Identify down OSDs and manually bring them back up.
Troubleshoot the Ceph health detail reporting down OSDs. Ensuring that OSDs are operational and data is balanced across them will help remove the likelihood of hotspots being created.
This procedure requires admin privileges.
Identify the down OSDs.
ncn-m/s(001/2/3)# ceph osd tree down
Example output:
ID CLASS WEIGHT TYPE NAME STATUS REWEIGHT PRI-AFF
-1 62.87558 root default
-7 20.95853 host ncn-s002
1 ssd 3.49309 osd.1 down 1.00000 1.00000
3 ssd 3.49309 osd.3 down 1.00000 1.00000
7 ssd 3.49309 osd.7 down 1.00000 1.00000
10 ssd 3.49309 osd.10 down 1.00000 1.00000
13 ssd 3.49309 osd.13 down 1.00000 1.00000
16 ssd 3.49309 osd.16 down 1.00000 1.00000
Restart the down OSDs.
Option 1:
Restart the OSD utilizing ceph orch
ncn-m/s00(1/2/3)# ceph orch daemon restart osd.<number>
Option 2:
Check the logs for the OSD that is down.
Use the OSD number for the down OSD returned in the command above.
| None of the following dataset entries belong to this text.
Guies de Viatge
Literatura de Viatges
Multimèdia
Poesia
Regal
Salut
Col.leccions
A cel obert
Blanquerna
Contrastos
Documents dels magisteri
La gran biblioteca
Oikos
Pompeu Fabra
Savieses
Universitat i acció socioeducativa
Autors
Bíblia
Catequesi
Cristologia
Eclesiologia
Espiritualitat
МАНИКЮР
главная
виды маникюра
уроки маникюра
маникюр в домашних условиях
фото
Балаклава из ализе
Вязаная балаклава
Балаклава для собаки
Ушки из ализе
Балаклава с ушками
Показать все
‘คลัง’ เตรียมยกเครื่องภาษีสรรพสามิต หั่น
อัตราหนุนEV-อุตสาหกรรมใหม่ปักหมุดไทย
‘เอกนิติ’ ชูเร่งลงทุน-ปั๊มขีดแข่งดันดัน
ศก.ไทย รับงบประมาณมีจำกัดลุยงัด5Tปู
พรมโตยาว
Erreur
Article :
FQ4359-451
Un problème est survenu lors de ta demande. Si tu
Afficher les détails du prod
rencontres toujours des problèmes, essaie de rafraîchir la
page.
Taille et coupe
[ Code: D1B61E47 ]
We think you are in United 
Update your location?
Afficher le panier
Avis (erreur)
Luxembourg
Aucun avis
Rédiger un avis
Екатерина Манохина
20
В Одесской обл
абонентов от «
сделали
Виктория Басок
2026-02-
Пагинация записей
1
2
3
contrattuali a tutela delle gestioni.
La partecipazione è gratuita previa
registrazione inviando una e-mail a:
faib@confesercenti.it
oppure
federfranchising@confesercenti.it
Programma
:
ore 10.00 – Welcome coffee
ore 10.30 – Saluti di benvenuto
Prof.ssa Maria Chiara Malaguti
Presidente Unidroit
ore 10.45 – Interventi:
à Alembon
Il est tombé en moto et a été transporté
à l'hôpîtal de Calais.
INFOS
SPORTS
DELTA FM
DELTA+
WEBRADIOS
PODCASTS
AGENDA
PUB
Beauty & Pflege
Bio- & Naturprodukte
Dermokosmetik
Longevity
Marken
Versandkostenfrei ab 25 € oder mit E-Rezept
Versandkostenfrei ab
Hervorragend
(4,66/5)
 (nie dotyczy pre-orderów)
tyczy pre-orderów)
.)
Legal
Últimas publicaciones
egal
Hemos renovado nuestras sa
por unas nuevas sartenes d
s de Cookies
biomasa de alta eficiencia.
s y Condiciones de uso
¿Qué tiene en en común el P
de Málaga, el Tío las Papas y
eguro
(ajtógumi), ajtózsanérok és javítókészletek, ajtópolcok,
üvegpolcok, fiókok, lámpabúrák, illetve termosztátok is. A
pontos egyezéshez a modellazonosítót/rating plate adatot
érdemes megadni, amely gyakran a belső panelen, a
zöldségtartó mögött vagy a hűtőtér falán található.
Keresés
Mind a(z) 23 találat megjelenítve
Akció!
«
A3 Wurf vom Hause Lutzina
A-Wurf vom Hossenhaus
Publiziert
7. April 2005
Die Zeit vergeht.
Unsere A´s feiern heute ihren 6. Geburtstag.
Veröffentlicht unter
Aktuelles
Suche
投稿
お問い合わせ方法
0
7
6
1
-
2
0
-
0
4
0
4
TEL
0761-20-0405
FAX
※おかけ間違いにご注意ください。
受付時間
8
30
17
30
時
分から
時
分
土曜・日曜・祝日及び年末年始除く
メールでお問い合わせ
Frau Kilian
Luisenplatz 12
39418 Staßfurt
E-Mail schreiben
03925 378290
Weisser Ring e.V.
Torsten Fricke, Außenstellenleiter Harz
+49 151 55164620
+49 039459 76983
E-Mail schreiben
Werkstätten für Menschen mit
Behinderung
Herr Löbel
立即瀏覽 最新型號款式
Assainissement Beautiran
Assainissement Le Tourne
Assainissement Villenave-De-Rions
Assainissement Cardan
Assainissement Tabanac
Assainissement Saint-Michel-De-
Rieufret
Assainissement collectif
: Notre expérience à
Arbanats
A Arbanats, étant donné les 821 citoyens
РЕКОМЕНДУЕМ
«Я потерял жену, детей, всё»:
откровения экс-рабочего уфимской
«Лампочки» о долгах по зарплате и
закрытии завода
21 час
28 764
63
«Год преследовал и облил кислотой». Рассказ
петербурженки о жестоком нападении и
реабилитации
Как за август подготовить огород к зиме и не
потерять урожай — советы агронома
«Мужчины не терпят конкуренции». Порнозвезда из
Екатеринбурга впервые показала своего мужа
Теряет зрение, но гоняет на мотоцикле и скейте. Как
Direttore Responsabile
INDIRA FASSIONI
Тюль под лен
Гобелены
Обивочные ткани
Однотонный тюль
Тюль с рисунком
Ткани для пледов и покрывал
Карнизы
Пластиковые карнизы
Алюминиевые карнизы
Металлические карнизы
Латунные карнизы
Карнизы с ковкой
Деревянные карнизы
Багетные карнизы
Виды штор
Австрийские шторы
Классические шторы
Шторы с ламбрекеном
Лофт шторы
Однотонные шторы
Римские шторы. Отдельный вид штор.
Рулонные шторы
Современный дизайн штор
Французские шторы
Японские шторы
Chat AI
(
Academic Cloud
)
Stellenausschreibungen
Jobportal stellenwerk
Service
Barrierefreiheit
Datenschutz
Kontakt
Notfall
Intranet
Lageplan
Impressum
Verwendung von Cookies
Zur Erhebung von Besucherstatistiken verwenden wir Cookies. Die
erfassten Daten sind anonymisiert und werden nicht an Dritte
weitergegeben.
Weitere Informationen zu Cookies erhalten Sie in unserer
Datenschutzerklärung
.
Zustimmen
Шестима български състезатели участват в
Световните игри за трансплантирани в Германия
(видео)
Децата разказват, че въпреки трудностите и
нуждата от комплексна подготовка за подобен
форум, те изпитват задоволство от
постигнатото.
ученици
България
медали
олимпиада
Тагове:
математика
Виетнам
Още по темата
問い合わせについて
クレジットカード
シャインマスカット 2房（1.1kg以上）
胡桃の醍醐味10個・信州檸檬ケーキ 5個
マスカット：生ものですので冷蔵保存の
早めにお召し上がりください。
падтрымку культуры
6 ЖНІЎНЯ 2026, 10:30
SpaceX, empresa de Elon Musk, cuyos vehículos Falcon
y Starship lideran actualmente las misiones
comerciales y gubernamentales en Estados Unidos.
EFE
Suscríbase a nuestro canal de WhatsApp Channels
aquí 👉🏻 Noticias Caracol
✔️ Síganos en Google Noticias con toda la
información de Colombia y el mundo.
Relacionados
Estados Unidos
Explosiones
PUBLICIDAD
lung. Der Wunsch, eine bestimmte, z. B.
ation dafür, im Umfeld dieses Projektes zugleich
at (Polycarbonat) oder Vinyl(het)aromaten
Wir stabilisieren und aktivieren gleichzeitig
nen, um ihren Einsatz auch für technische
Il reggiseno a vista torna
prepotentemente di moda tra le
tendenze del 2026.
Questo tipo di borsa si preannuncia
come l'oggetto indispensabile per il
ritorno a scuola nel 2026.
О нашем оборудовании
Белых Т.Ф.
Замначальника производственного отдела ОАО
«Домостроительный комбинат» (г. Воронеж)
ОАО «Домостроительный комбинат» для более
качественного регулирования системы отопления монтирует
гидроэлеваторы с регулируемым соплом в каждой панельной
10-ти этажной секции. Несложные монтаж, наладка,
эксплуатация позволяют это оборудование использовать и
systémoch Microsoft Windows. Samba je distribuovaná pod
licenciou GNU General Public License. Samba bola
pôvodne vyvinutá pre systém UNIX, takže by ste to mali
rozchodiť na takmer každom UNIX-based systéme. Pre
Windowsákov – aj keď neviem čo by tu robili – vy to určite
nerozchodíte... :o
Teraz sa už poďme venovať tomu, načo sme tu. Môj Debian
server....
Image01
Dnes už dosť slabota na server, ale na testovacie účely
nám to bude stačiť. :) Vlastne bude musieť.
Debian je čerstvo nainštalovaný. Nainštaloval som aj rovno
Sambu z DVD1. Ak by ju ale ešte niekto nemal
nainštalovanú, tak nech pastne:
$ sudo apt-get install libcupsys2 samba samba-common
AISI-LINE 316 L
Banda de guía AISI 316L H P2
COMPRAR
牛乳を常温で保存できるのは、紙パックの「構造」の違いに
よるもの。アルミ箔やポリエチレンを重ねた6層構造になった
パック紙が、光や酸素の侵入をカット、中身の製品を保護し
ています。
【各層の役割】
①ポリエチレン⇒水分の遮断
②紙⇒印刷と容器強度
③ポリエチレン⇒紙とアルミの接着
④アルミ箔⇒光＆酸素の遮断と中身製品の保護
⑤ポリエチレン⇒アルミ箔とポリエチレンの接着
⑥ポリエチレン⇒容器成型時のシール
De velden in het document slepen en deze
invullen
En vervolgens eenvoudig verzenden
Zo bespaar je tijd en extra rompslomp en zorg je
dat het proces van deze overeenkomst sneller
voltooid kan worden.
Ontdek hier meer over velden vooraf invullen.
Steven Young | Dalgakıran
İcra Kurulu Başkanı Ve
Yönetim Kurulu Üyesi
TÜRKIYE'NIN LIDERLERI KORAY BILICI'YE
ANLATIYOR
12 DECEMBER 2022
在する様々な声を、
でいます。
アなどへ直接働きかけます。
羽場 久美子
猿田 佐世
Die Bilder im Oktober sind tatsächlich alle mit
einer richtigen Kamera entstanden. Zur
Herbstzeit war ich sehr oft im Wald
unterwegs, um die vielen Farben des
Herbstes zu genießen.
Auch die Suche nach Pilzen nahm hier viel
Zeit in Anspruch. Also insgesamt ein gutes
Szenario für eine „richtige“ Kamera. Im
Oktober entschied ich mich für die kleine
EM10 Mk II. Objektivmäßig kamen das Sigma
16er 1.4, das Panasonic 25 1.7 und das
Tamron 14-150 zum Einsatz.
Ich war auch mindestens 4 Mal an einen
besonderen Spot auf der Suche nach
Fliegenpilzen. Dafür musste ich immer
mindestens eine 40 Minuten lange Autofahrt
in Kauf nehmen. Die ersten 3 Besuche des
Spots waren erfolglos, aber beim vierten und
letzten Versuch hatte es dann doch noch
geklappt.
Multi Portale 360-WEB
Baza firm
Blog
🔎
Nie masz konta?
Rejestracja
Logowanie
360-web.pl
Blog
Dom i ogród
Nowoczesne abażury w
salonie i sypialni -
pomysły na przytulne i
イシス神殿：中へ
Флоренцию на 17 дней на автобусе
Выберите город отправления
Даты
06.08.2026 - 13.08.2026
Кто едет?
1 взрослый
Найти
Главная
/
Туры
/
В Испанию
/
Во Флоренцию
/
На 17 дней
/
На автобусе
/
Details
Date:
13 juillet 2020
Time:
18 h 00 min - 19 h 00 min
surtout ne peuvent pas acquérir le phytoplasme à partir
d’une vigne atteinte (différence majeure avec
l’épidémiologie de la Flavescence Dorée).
ncn-m/s(001/2/3)# ceph osd find OSD_ID
Manually restart the OSD.
This step must be done on the node with the reported down OSD.
ceph orch daemon restart osd.<number>
Troubleshooting: If the service is not restarted with ceph orch
, restart it using Manage Ceph Services.
Verify the OSDs are running again.
# ceph osd tree down
Example output:
ID CLASS WEIGHT TYPE NAME STATUS REWEIGHT PRI-AFF
-1 62.87558 root default
-7 20.95853 host ncn-s002
1 ssd 3.49309 osd.1 up 1.00000 1.00000
3 ssd 3.49309 osd.3 up 1.00000 1.00000
7 ssd 3.49309 osd.7 up 1.00000 1.00000
10 ssd 3.49309 osd.10 up 1.00000 1.00000
13 ssd 3.49309 osd.13 up 1.00000 1.00000
16 ssd 3.49309 osd.16 up 1.00000 1.00000
If the OSD dies again, check dmesg for drive failures.